■ Task description ■
Repeat the records below verbatim, and do not copy their pictures.

[[ Dataset content, beginning ]]

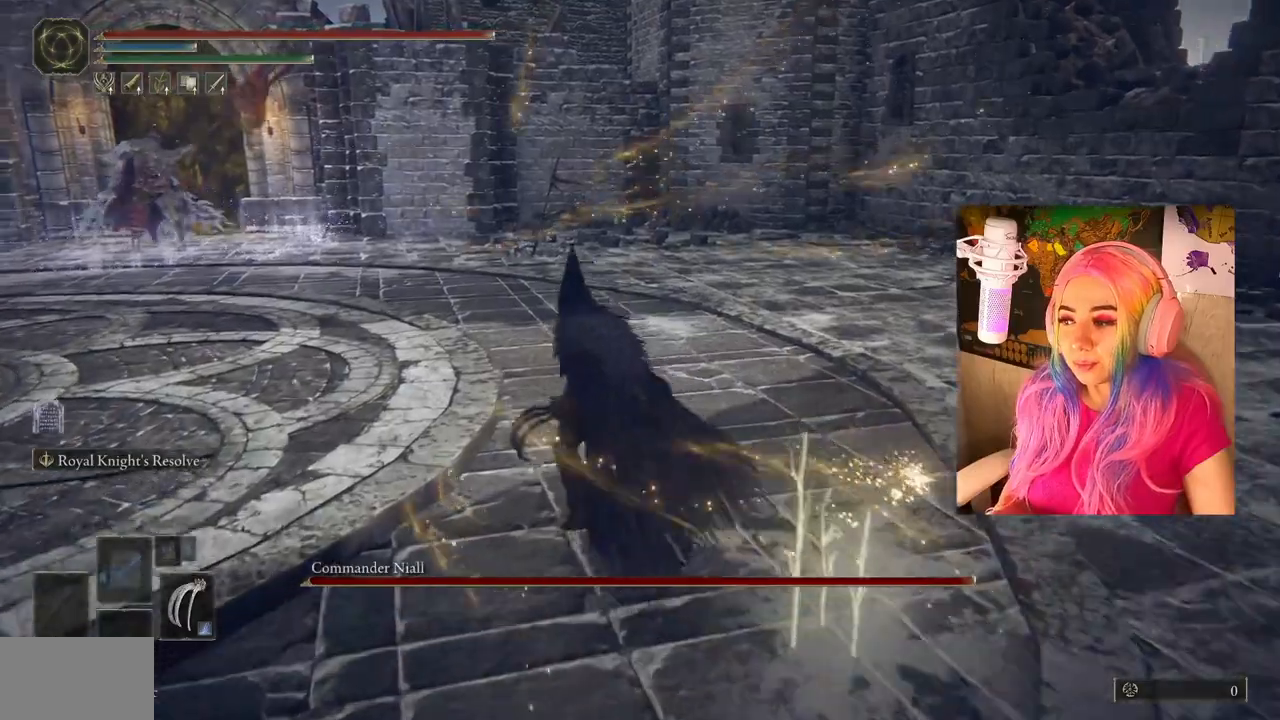
{"buttons": ["CIRCLE"], "left_stick": "up", "right_stick": "center", "events": []}
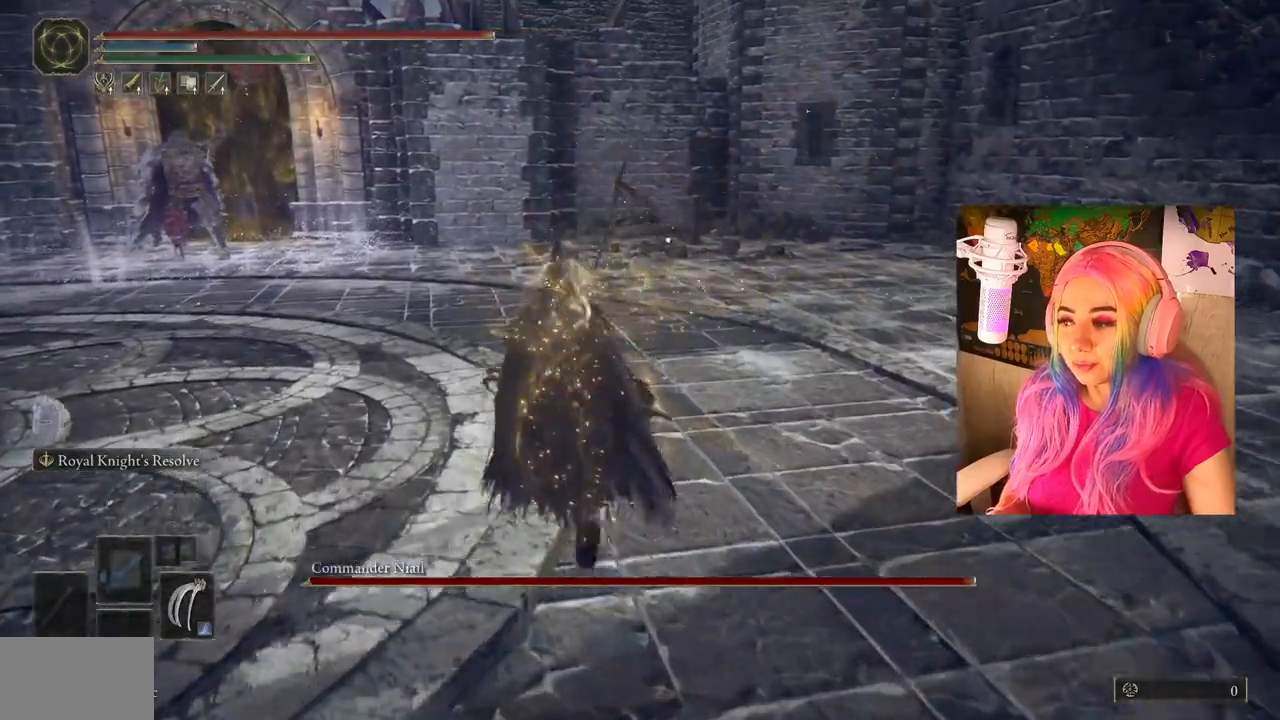
{"buttons": ["CIRCLE"], "left_stick": "up", "right_stick": "center", "events": []}
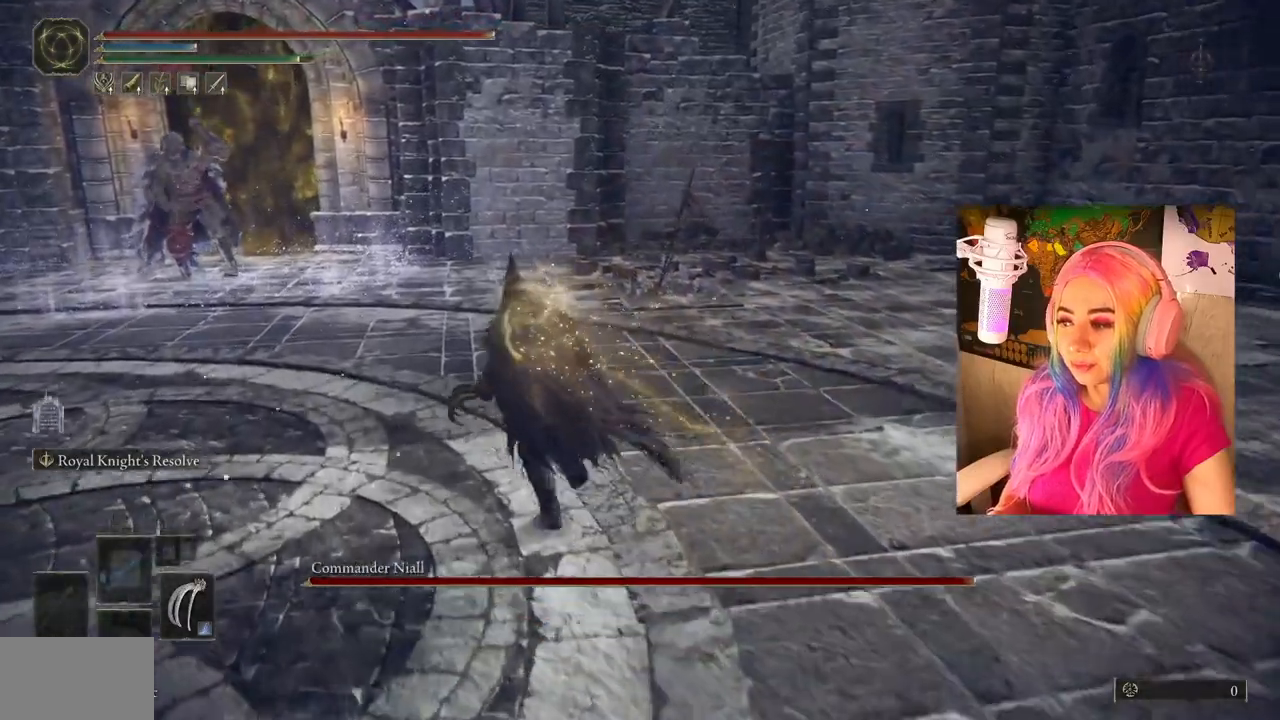
{"buttons": [], "left_stick": "up", "right_stick": "center", "events": [[433, "CIRCLE", "up"]]}
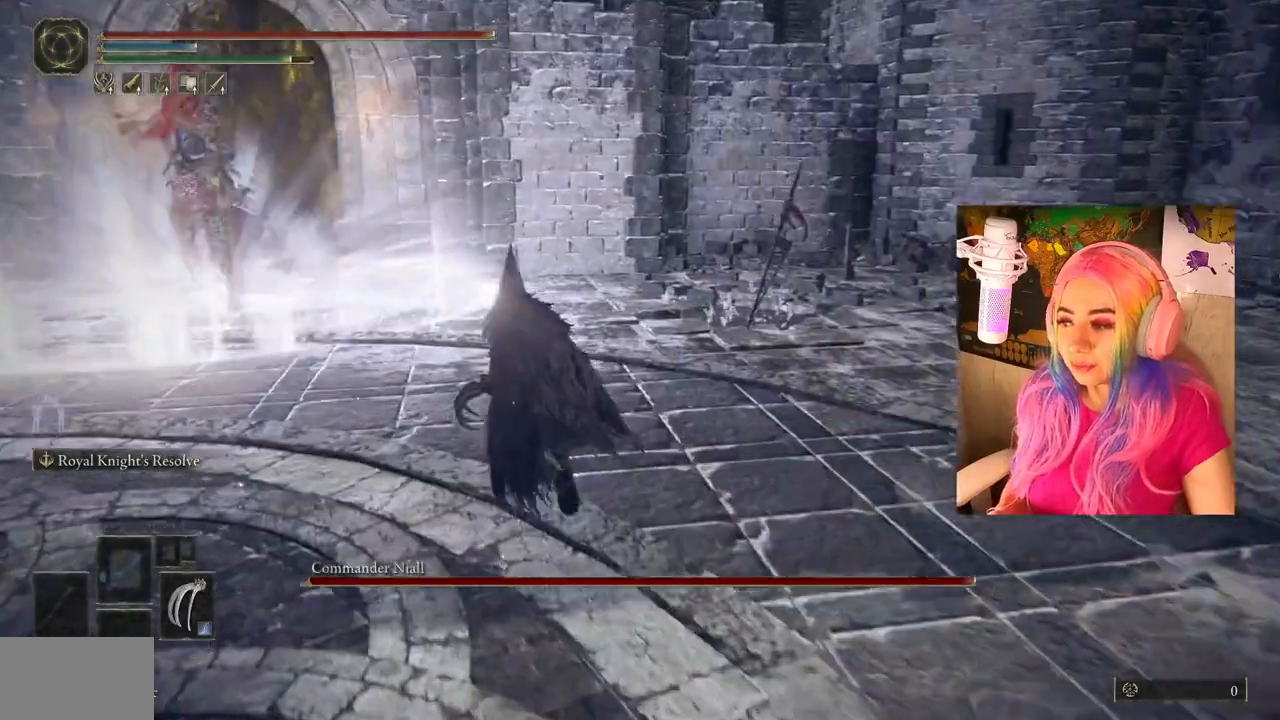
{"buttons": [], "left_stick": "up", "right_stick": "center", "events": []}
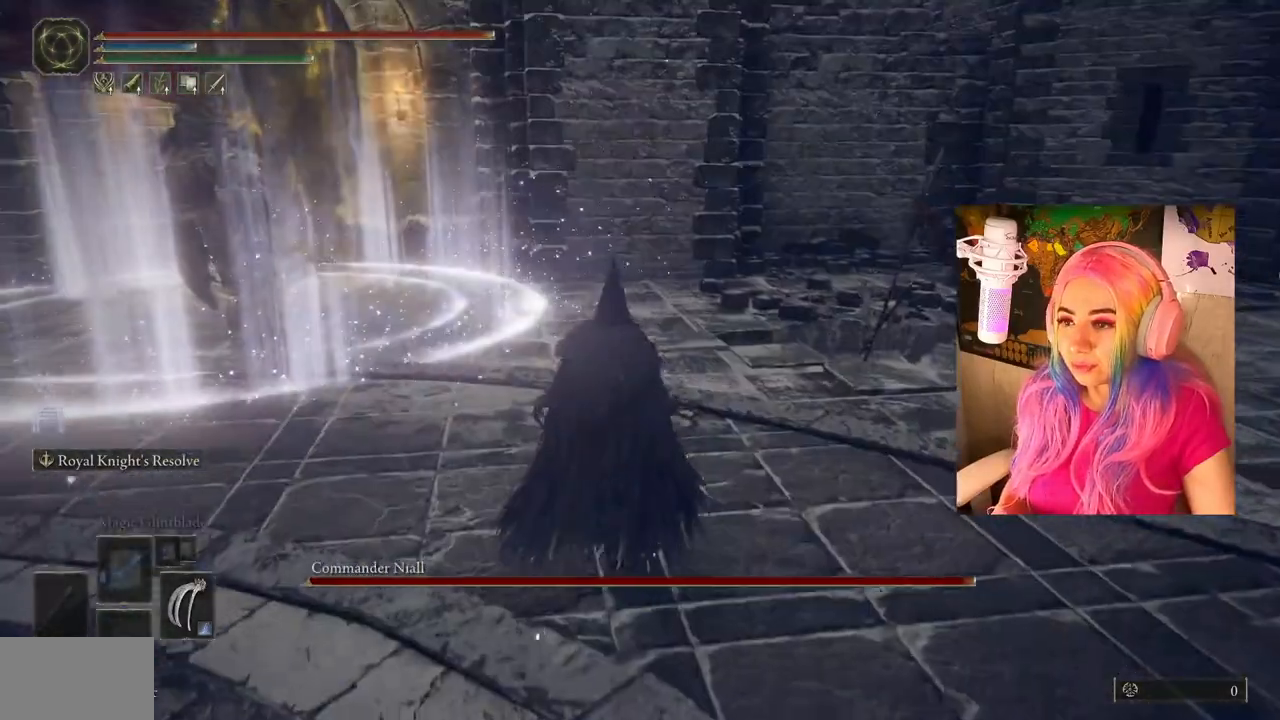
{"buttons": [], "left_stick": "up", "right_stick": "center", "events": [[200, "R3", "down"], [333, "R3", "up"]]}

[[ Dataset content, end ]]

■ Your solution ■
{"buttons": ["CIRCLE"], "left_stick": "up", "right_stick": "center", "events": []}
{"buttons": ["CIRCLE"], "left_stick": "up", "right_stick": "center", "events": []}
{"buttons": [], "left_stick": "up", "right_stick": "center", "events": [[433, "CIRCLE", "up"]]}
{"buttons": [], "left_stick": "up", "right_stick": "center", "events": []}
{"buttons": [], "left_stick": "up", "right_stick": "center", "events": [[200, "R3", "down"], [333, "R3", "up"]]}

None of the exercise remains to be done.